**Task goal**
Whatever the listing holds, output it without alteration.

##### Data for this exercise #####

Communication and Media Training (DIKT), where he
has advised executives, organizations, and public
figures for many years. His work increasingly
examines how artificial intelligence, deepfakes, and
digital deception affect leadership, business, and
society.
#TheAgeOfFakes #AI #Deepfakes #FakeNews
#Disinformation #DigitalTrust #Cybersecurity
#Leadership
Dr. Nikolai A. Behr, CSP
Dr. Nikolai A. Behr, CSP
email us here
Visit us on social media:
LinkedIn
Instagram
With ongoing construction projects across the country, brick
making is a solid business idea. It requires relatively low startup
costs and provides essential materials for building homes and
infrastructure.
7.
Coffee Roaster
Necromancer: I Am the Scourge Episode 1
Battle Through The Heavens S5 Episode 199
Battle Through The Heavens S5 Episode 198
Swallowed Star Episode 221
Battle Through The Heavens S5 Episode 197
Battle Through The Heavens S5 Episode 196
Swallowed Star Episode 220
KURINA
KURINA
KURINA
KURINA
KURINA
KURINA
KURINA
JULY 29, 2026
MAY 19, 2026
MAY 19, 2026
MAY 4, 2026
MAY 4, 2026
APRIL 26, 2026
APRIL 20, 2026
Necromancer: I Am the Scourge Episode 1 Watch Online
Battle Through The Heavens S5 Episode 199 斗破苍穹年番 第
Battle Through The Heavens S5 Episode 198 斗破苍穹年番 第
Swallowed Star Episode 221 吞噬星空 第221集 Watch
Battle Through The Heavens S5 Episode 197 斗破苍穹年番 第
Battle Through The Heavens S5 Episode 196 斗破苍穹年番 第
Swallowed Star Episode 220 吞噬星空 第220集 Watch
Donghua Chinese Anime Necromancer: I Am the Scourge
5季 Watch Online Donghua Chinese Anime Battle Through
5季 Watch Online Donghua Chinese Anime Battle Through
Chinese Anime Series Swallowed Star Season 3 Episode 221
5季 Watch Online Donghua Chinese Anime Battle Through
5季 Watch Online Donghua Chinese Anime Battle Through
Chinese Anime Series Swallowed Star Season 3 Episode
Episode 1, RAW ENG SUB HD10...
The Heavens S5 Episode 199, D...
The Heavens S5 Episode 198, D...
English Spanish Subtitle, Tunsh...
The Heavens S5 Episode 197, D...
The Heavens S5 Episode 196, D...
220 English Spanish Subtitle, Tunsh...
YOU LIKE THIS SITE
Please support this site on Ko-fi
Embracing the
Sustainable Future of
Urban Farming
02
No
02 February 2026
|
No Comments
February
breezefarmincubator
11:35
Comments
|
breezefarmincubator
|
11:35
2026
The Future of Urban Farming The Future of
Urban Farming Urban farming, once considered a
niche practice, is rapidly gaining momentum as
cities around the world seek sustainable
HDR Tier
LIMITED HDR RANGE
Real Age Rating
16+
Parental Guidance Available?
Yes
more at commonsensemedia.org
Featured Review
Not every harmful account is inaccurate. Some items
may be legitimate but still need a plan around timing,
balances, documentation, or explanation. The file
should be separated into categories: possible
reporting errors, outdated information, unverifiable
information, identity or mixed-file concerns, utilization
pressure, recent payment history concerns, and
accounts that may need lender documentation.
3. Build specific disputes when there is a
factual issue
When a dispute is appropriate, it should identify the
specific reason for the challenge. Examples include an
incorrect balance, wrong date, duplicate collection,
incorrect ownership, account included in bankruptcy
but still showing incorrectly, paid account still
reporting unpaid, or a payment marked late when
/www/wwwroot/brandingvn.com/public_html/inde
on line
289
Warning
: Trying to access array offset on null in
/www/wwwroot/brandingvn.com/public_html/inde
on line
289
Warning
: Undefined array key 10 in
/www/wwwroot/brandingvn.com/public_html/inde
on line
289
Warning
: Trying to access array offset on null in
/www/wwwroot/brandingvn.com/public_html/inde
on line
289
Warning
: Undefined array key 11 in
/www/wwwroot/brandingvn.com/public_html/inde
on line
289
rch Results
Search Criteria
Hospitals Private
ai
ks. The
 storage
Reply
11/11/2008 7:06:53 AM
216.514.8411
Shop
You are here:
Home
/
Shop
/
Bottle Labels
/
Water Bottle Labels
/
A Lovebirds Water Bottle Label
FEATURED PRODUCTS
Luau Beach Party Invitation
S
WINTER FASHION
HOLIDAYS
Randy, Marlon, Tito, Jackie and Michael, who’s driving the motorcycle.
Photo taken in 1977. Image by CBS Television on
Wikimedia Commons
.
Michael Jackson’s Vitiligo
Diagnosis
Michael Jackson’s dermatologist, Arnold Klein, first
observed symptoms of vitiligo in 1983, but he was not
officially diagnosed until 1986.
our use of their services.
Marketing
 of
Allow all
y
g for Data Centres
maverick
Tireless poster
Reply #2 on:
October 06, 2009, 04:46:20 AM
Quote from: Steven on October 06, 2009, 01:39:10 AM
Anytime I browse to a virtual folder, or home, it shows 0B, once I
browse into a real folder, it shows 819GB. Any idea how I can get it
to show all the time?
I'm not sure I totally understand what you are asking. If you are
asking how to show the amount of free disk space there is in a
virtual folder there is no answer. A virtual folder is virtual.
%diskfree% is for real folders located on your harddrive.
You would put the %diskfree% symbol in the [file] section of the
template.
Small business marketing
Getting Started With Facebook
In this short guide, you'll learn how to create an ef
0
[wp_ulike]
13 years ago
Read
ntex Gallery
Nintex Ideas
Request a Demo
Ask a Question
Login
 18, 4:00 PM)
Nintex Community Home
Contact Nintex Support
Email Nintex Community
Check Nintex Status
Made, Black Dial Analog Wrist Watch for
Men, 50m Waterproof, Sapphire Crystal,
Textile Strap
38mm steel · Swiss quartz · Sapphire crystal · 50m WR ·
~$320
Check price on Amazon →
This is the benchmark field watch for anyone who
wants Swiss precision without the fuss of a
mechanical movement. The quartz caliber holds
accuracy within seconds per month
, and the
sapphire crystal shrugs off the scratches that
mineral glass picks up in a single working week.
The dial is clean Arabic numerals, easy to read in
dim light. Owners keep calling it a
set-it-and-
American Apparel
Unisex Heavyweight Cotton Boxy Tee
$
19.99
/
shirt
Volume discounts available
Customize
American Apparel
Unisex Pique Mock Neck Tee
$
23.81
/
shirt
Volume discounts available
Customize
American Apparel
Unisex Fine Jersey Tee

#####

**Reply**
Communication and Media Training (DIKT), where he
has advised executives, organizations, and public
figures for many years. His work increasingly
examines how artificial intelligence, deepfakes, and
digital deception affect leadership, business, and
society.
#TheAgeOfFakes #AI #Deepfakes #FakeNews
#Disinformation #DigitalTrust #Cybersecurity
#Leadership
Dr. Nikolai A. Behr, CSP
Dr. Nikolai A. Behr, CSP
email us here
Visit us on social media:
LinkedIn
Instagram
With ongoing construction projects across the country, brick
making is a solid business idea. It requires relatively low startup
costs and provides essential materials for building homes and
infrastructure.
7.
Coffee Roaster
Necromancer: I Am the Scourge Episode 1
Battle Through The Heavens S5 Episode 199
Battle Through The Heavens S5 Episode 198
Swallowed Star Episode 221
Battle Through The Heavens S5 Episode 197
Battle Through The Heavens S5 Episode 196
Swallowed Star Episode 220
KURINA
KURINA
KURINA
KURINA
KURINA
KURINA
KURINA
JULY 29, 2026
MAY 19, 2026
MAY 19, 2026
MAY 4, 2026
MAY 4, 2026
APRIL 26, 2026
APRIL 20, 2026
Necromancer: I Am the Scourge Episode 1 Watch Online
Battle Through The Heavens S5 Episode 199 斗破苍穹年番 第
Battle Through The Heavens S5 Episode 198 斗破苍穹年番 第
Swallowed Star Episode 221 吞噬星空 第221集 Watch
Battle Through The Heavens S5 Episode 197 斗破苍穹年番 第
Battle Through The Heavens S5 Episode 196 斗破苍穹年番 第
Swallowed Star Episode 220 吞噬星空 第220集 Watch
Donghua Chinese Anime Necromancer: I Am the Scourge
5季 Watch Online Donghua Chinese Anime Battle Through
5季 Watch Online Donghua Chinese Anime Battle Through
Chinese Anime Series Swallowed Star Season 3 Episode 221
5季 Watch Online Donghua Chinese Anime Battle Through
5季 Watch Online Donghua Chinese Anime Battle Through
Chinese Anime Series Swallowed Star Season 3 Episode
Episode 1, RAW ENG SUB HD10...
The Heavens S5 Episode 199, D...
The Heavens S5 Episode 198, D...
English Spanish Subtitle, Tunsh...
The Heavens S5 Episode 197, D...
The Heavens S5 Episode 196, D...
220 English Spanish Subtitle, Tunsh...
YOU LIKE THIS SITE
Please support this site on Ko-fi
Embracing the
Sustainable Future of
Urban Farming
02
No
02 February 2026
|
No Comments
February
breezefarmincubator
11:35
Comments
|
breezefarmincubator
|
11:35
2026
The Future of Urban Farming The Future of
Urban Farming Urban farming, once considered a
niche practice, is rapidly gaining momentum as
cities around the world seek sustainable
HDR Tier
LIMITED HDR RANGE
Real Age Rating
16+
Parental Guidance Available?
Yes
more at commonsensemedia.org
Featured Review
Not every harmful account is inaccurate. Some items
may be legitimate but still need a plan around timing,
balances, documentation, or explanation. The file
should be separated into categories: possible
reporting errors, outdated information, unverifiable
information, identity or mixed-file concerns, utilization
pressure, recent payment history concerns, and
accounts that may need lender documentation.
3. Build specific disputes when there is a
factual issue
When a dispute is appropriate, it should identify the
specific reason for the challenge. Examples include an
incorrect balance, wrong date, duplicate collection,
incorrect ownership, account included in bankruptcy
but still showing incorrectly, paid account still
reporting unpaid, or a payment marked late when
/www/wwwroot/brandingvn.com/public_html/inde
on line
289
Warning
: Trying to access array offset on null in
/www/wwwroot/brandingvn.com/public_html/inde
on line
289
Warning
: Undefined array key 10 in
/www/wwwroot/brandingvn.com/public_html/inde
on line
289
Warning
: Trying to access array offset on null in
/www/wwwroot/brandingvn.com/public_html/inde
on line
289
Warning
: Undefined array key 11 in
/www/wwwroot/brandingvn.com/public_html/inde
on line
289
rch Results
Search Criteria
Hospitals Private
ai
ks. The
 storage
Reply
11/11/2008 7:06:53 AM
216.514.8411
Shop
You are here:
Home
/
Shop
/
Bottle Labels
/
Water Bottle Labels
/
A Lovebirds Water Bottle Label
FEATURED PRODUCTS
Luau Beach Party Invitation
S
WINTER FASHION
HOLIDAYS
Randy, Marlon, Tito, Jackie and Michael, who’s driving the motorcycle.
Photo taken in 1977. Image by CBS Television on
Wikimedia Commons
.
Michael Jackson’s Vitiligo
Diagnosis
Michael Jackson’s dermatologist, Arnold Klein, first
observed symptoms of vitiligo in 1983, but he was not
officially diagnosed until 1986.
our use of their services.
Marketing
 of
Allow all
y
g for Data Centres
maverick
Tireless poster
Reply #2 on:
October 06, 2009, 04:46:20 AM
Quote from: Steven on October 06, 2009, 01:39:10 AM
Anytime I browse to a virtual folder, or home, it shows 0B, once I
browse into a real folder, it shows 819GB. Any idea how I can get it
to show all the time?
I'm not sure I totally understand what you are asking. If you are
asking how to show the amount of free disk space there is in a
virtual folder there is no answer. A virtual folder is virtual.
%diskfree% is for real folders located on your harddrive.
You would put the %diskfree% symbol in the [file] section of the
template.
Small business marketing
Getting Started With Facebook
In this short guide, you'll learn how to create an ef
0
[wp_ulike]
13 years ago
Read
ntex Gallery
Nintex Ideas
Request a Demo
Ask a Question
Login
 18, 4:00 PM)
Nintex Community Home
Contact Nintex Support
Email Nintex Community
Check Nintex Status
Made, Black Dial Analog Wrist Watch for
Men, 50m Waterproof, Sapphire Crystal,
Textile Strap
38mm steel · Swiss quartz · Sapphire crystal · 50m WR ·
~$320
Check price on Amazon →
This is the benchmark field watch for anyone who
wants Swiss precision without the fuss of a
mechanical movement. The quartz caliber holds
accuracy within seconds per month
, and the
sapphire crystal shrugs off the scratches that
mineral glass picks up in a single working week.
The dial is clean Arabic numerals, easy to read in
dim light. Owners keep calling it a
set-it-and-
American Apparel
Unisex Heavyweight Cotton Boxy Tee
$
19.99
/
shirt
Volume discounts available
Customize
American Apparel
Unisex Pique Mock Neck Tee
$
23.81
/
shirt
Volume discounts available
Customize
American Apparel
Unisex Fine Jersey Tee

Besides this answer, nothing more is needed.